[Stored items from a collection]
■ ■ ■

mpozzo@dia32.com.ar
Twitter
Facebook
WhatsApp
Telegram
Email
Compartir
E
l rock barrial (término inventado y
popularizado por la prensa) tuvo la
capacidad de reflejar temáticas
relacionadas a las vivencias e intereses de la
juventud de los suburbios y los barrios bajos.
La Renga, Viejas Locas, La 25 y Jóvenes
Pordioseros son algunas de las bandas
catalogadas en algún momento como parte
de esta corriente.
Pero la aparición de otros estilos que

■ ■ ■

DESCRIPTION OF THE TASK:
Copy out the records once more. Match them exactly.

WRITTEN SOLUTION:
mpozzo@dia32.com.ar
Twitter
Facebook
WhatsApp
Telegram
Email
Compartir
E
l rock barrial (término inventado y
popularizado por la prensa) tuvo la
capacidad de reflejar temáticas
relacionadas a las vivencias e intereses de la
juventud de los suburbios y los barrios bajos.
La Renga, Viejas Locas, La 25 y Jóvenes
Pordioseros son algunas de las bandas
catalogadas en algún momento como parte
de esta corriente.
Pero la aparición de otros estilos que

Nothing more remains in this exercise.